_CONSIGNE DE TRAVAIL A_
Reproduisez à l'identique les lignes des enregistrements, de la ligne contenant « Foto: Canva » jusqu'à la ligne contenant « Mascara wand memainkan peran kunci dalam » incluse.

L’illusion est une erreur de perception. Dans l’illusion, on croit que quelque chose se produit alors qu’il n’en est rien. Quant au fait d’être heureux, c’est d’une manière générale connaître un état de bien-être, c’est ressentir de la joie, de la satisfaction. Peut-on être dans l’erreur, alors que l’on croit ressentir les manifestations du bonheur ? L’origine du mot « bonheur nous rappelle par ailleurs le lien entre le bonheur et la chance, lien clairement exprimé par le « porte-bonheur, par exemple. L’ «heur» qui est « bon représente l’idée d’une bonne fortune». Cela introduit l’idée que le bonheur ne dépend peut-être pas tout à fait de nous, qu’il a sans doute parfois, et peut-être toujours, une raison extérieure.
Cela peut d’emblée nous permettre de faire la supposition suivante l’illusion du bonheur peut consister dans la croyance qu’on est soi-même l’origine et la cause de son bonheur. Le bonheur n’est-il pas en fait toujours le fruit du hasard et des circonstances ? Dans ce cas, n’est-ce pas une illusion de croire que l’on peut atteindre le bonheur par soi-même ? Mais si ce qui m’apporte le bonheur dépend de la fortune, le bonheur peut alors m’être enlevé de la même façon qu’il a été produit, en vertu du hasard. La fragilité d’un tel bonheur hasardeux ne conduit-elle pas à une nouvelle illusion, à savoir celle qui consisterait à croire que l’on peut rester heureux ? Lorsque d’autres événements nous ôtent notre bonheur, ne supposons-nous pas que l’état de plénitude que l’on vivait était une illusion ? La perte du bonheur apporte parfois l’impression que le bonheur que l’on croyait vivre était une illusion. Croire qu’un bonheur, produit par l’amour par exemple, durera toujours, c’est peut-être une illusion. Et ce genre d’illusion, relatives à la stabilité du bonheur notamment, ne sont-elles pas la condition du bonheur ? Car pourrait-on être heureux avec la conscience que ça ne durera pas ? Ce cas semble un nouvel exemple montrant que le bonheur est solidaire d’une forme d’illusion.
Mais à l’inverse, ne peut-on pas penser qu’on vit d’autant plus intensément un bonheur quand on sait qu’il durera peu ? Dans ce cas, ce serait alors celui qui ne se fait pas d’illusion à propos du bonheur qui serait en même temps capable de le vivre.En définitive, la question qui consiste à savoir où « réside le bonheur revient à s’interroger sur l’origine et les conditions du bonheur — en bref, la nature du bonheur. Y a-t-il peut-être certains bonheurs illusoires et d’autres réels ? Mais qu’est-ce qui ferait alors que certains sont illusoires et d’autres non ? Répondre à ces questions, c’est interroger les raisons d’être heureux.

_ENTRÉES RÉPERTORIÉES_
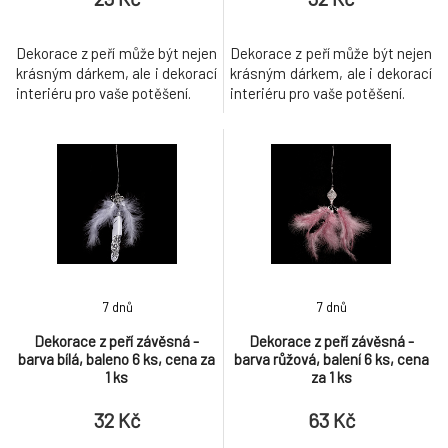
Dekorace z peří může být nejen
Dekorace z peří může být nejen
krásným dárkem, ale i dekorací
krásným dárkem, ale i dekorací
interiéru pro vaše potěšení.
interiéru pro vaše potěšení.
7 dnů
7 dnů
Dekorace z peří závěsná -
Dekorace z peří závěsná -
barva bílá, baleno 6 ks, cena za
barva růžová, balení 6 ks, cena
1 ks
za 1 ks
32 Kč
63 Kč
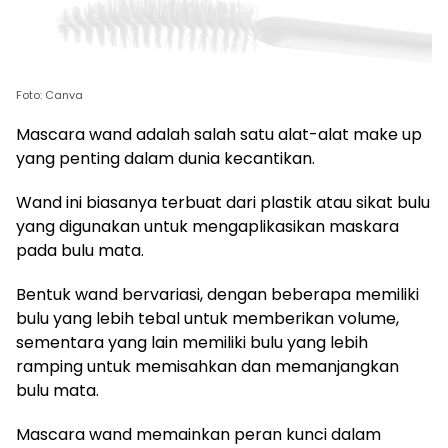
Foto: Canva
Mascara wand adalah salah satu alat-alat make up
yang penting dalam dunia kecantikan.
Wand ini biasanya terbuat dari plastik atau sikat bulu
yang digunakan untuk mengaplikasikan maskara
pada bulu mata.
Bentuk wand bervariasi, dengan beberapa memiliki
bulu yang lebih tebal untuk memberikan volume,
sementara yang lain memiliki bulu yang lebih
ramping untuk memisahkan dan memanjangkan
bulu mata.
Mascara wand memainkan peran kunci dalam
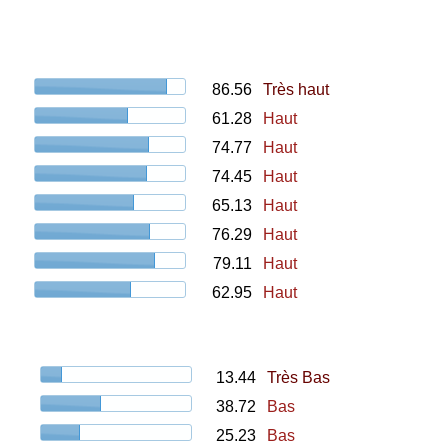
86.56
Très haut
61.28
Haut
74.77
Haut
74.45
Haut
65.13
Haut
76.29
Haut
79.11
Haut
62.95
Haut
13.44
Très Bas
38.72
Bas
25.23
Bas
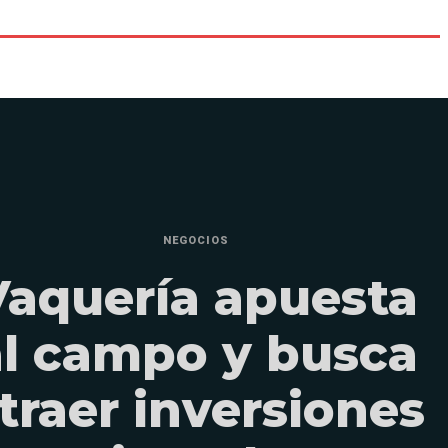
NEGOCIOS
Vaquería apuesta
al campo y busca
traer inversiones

_CONSIGNE DE TRAVAIL B_
D'après l'extrait sur le bonheur et l'illusion, quel lien l'origine du mot « bonheur » rappelle-t-elle ?

_RÉPONSE À L'EXERCICE A_
Foto: Canva
Mascara wand adalah salah satu alat-alat make up
yang penting dalam dunia kecantikan.
Wand ini biasanya terbuat dari plastik atau sikat bulu
yang digunakan untuk mengaplikasikan maskara
pada bulu mata.
Bentuk wand bervariasi, dengan beberapa memiliki
bulu yang lebih tebal untuk memberikan volume,
sementara yang lain memiliki bulu yang lebih
ramping untuk memisahkan dan memanjangkan
bulu mata.
Mascara wand memainkan peran kunci dalam

_RÉPONSE À L'EXERCICE B_
Le lien entre le bonheur et la chance.